La donna guardava il marmo freddo. Tre quarti di profilo perfetto. Un cristallo seccato dal sole, impercettibile, rivelava che aveva pianto. Almeno una volta. Forse, solo quel giorno. Ma il trucco sul volto restava immune.
Sua figlia la guardava. Non capiva perché l’essere umano avesse inventato una cosa così, una cosa come questa. Negli anni avrebbe trovato la parola adatta: perversa. I morti stipati in loculi come prodotti nei supermercati.
Sua madre era alta, dritta sulla scala come la cassiera del supermercato dietro casa, e suo padre, era tanto alto anche lui, come poteva entrare lì dentro? Ma a scuola le avevano detto che un tonno era alto più o meno quanto lei. Ecco, in scatola. Nessun problema. Bastava smembrarlo. Staccare la spina dorsale. Al corpo di suo padre doveva essere successo qualcosa di simile, forse.

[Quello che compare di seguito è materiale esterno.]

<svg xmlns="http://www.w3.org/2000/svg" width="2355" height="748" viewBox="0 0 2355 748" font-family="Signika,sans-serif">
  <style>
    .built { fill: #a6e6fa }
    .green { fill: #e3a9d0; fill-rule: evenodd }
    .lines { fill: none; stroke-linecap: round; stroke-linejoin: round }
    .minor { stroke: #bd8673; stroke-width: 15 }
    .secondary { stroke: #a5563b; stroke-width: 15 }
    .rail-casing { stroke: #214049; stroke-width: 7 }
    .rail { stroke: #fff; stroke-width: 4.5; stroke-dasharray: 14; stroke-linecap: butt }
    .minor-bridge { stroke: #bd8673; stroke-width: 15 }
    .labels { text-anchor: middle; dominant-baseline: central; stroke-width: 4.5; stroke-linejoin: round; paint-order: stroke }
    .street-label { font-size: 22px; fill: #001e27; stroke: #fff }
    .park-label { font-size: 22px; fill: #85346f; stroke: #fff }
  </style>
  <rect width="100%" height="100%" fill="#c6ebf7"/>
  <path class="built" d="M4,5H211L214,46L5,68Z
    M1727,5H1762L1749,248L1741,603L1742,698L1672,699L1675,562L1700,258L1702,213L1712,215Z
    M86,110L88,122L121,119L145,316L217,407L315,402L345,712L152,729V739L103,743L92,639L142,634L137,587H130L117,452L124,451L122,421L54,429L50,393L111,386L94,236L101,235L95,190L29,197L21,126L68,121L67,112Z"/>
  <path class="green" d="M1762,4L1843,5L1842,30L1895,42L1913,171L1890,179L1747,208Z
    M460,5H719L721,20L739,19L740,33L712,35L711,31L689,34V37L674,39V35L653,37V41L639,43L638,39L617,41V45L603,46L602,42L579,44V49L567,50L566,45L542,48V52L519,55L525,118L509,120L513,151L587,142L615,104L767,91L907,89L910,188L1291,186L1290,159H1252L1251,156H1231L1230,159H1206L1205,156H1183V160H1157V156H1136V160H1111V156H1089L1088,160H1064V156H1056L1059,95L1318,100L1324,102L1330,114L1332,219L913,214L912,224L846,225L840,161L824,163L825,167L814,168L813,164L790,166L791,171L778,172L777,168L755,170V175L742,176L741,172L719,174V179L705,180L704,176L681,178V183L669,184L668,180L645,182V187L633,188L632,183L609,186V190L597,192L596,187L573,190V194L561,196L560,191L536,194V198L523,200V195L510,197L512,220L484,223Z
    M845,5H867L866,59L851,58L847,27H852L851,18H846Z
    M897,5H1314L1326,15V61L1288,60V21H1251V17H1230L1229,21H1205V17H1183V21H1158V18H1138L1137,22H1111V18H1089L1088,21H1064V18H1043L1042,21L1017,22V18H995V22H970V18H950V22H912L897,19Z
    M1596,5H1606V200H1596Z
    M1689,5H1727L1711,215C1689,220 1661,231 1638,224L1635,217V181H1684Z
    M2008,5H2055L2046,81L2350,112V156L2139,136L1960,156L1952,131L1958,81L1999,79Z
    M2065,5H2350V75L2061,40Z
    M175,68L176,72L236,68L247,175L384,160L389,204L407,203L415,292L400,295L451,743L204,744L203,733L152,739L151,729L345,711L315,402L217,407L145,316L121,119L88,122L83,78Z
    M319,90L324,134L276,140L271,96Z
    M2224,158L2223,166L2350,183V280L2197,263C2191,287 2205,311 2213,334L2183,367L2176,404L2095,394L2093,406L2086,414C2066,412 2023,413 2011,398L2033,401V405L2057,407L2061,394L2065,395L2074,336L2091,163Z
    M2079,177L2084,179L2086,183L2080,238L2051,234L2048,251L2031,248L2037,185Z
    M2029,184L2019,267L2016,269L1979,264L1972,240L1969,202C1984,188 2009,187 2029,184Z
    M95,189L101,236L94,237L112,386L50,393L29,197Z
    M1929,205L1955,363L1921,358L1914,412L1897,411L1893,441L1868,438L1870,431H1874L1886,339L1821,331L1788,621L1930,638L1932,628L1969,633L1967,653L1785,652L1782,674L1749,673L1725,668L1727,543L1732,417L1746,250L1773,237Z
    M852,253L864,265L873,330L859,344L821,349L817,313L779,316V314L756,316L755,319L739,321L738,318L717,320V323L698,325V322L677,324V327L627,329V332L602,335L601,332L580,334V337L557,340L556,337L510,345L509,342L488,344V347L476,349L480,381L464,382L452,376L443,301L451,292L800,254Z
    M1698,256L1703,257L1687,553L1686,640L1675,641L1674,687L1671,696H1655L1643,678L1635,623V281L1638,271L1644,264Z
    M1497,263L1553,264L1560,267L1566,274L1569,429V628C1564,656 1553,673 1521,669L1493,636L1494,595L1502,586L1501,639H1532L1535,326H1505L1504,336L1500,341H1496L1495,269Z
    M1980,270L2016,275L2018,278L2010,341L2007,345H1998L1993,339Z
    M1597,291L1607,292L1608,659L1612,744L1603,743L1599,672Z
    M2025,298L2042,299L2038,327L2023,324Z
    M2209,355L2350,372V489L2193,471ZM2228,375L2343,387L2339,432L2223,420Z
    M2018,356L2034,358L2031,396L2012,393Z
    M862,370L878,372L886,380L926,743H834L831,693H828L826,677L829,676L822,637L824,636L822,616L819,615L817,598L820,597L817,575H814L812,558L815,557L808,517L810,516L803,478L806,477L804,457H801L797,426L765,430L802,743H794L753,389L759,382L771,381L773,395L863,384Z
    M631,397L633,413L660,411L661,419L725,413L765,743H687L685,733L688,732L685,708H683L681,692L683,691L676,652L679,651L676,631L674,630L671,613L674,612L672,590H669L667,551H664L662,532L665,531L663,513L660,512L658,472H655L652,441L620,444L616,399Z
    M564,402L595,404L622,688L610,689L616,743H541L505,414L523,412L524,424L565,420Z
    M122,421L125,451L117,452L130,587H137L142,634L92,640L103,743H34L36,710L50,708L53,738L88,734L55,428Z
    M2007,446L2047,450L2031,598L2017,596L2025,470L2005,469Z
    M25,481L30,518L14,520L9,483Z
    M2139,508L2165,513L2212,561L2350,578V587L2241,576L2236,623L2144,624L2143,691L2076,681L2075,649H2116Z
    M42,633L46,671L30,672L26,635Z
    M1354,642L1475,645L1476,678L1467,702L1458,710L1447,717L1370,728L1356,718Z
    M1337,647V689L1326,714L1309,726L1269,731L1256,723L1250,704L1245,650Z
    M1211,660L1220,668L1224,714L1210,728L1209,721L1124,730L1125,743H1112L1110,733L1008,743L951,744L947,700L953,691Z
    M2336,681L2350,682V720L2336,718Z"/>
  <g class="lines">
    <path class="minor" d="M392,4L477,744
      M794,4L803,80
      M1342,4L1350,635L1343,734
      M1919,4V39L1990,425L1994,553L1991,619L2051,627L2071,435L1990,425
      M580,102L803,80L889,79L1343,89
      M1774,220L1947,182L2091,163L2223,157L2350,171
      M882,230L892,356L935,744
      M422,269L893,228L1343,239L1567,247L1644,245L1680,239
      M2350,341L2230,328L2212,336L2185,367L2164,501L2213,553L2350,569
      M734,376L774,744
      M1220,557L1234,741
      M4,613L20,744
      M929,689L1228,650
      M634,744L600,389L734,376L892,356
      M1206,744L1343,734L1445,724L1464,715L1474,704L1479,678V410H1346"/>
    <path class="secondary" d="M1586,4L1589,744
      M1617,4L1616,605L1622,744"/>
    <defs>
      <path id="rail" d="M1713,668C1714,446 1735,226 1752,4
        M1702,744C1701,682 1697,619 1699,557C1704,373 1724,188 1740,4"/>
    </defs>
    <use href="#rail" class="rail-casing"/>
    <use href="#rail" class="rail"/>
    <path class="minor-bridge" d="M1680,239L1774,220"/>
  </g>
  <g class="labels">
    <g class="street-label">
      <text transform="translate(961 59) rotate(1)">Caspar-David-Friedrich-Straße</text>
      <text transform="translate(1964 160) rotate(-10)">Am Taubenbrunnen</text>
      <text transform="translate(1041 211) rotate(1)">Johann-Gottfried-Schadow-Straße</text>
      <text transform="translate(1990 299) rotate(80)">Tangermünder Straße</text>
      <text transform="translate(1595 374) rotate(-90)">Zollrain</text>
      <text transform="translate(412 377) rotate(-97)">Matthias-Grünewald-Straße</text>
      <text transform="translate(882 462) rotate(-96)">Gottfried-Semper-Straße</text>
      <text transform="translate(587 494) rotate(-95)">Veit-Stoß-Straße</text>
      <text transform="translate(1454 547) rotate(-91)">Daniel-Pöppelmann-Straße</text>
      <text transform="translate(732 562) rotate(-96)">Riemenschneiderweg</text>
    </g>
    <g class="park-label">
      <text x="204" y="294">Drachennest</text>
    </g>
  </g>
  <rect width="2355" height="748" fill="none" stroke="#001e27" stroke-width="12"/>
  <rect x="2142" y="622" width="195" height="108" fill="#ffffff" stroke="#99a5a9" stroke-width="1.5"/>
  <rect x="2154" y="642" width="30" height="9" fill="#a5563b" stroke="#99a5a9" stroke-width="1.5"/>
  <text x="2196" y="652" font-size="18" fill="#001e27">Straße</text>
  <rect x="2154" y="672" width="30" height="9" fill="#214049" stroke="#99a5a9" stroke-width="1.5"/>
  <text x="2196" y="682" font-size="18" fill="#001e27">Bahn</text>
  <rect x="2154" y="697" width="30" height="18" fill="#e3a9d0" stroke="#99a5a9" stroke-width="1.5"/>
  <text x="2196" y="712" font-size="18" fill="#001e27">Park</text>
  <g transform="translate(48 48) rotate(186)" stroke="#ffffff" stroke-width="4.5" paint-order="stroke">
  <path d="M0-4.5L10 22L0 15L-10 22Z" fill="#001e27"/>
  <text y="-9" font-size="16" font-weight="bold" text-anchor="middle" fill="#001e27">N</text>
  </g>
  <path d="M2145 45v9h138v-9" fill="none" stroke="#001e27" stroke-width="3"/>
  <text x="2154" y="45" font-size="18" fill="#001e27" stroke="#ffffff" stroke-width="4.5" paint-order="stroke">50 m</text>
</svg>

Del marmo ricordava soprattutto il riflesso rosato. Il sole lontano da qualche parte, e l’improvvisa sfumatura di rosa. Il rosa non le piaceva. E neanche il marmo. Il marmo era la tromba delle scale, il corrimano freddo, alto come lei, nero come la pelle del tonno. Sei piani a piedi per arrivare lassù. A scendere sembravano meno.
Negli anni avrebbe scoperto che i piani erano solo due, sei erano gli anni che aveva. A tornare indietro sembravano di meno. Possibile fosse stata così piccola? Più bassa di un tonno?